Boeing declined to share the size of its previous investment in Wisk, a joint venture of Boeing and Kitty Hawk, which is financed by Larry Page, who co-founded Google. A spokesperson for Wisk, which is based in Mountain View, California, declined to say how much total investment it had received so far but said Boeing had been the company’s largest investor since the joint venture was formed. Wisk employs about 360 people and plans to increase that workforce by about 70% during the next year.
The niche market for electric aircraft that take off like helicopters, fly like planes and can carry a handful of passengers short distances has attracted billions of dollars in investment in recent years, in the hope that the technology could supplement and supplant urban transportation and help airlines to offset their greenhouse gas emissions.
A handful of air taxi startups, including Archer Aviation, Joby Aviation, Lilium and Vertical Aerospace, went public last year and have a combined valuation of about $6 billion today.
American Airlines, a major Boeing customer, invested in Vertical Aerospace and has said it plans to buy up to 250 of that company’s aircraft.
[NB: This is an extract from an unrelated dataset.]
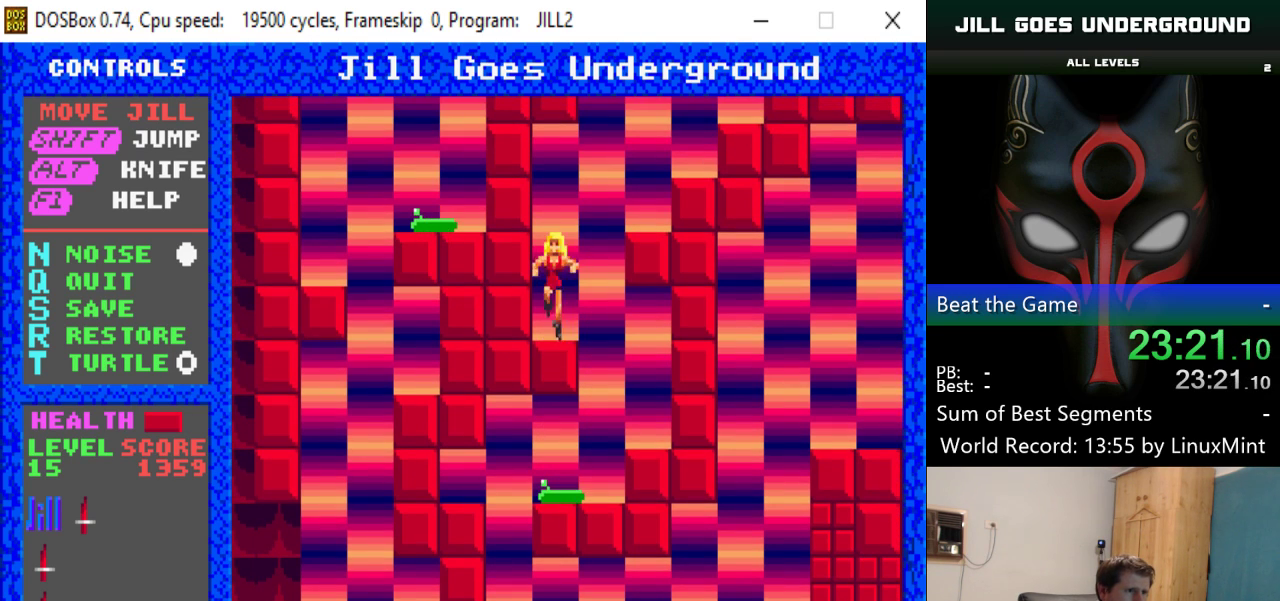
{"keys": [], "events": [[267, "shift", "up"], [500, "right", "up"]]}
United Airlines, another major Boeing customer, invested in Archer and plans to buy up to 200 aircraft from it. Wisk sued Archer last year, accusing it of stealing trade secrets and infringing on its patents.
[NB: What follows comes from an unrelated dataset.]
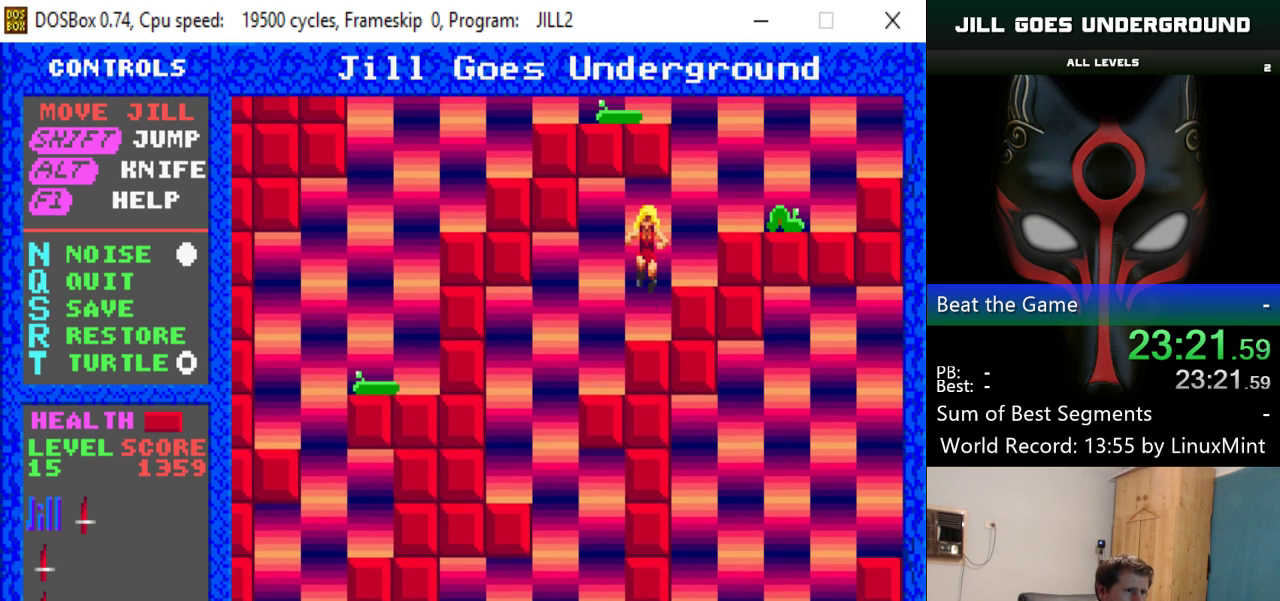
{"keys": ["right"], "events": [[284, "shift", "down"], [317, "right", "down"], [467, "shift", "up"]]}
Wisk is developing its sixth-generation aircraft. If that autonomous vehicle is certified for flight, the company plans a fleet allowing it to carry out millions of annual zero-emission flights in nearly two dozen cities, it said. The Federal Aviation Administration has yet to approve any electric air taxi, autonomous or not, for flight, and experts say it could still be years before such aircraft are ready for public use.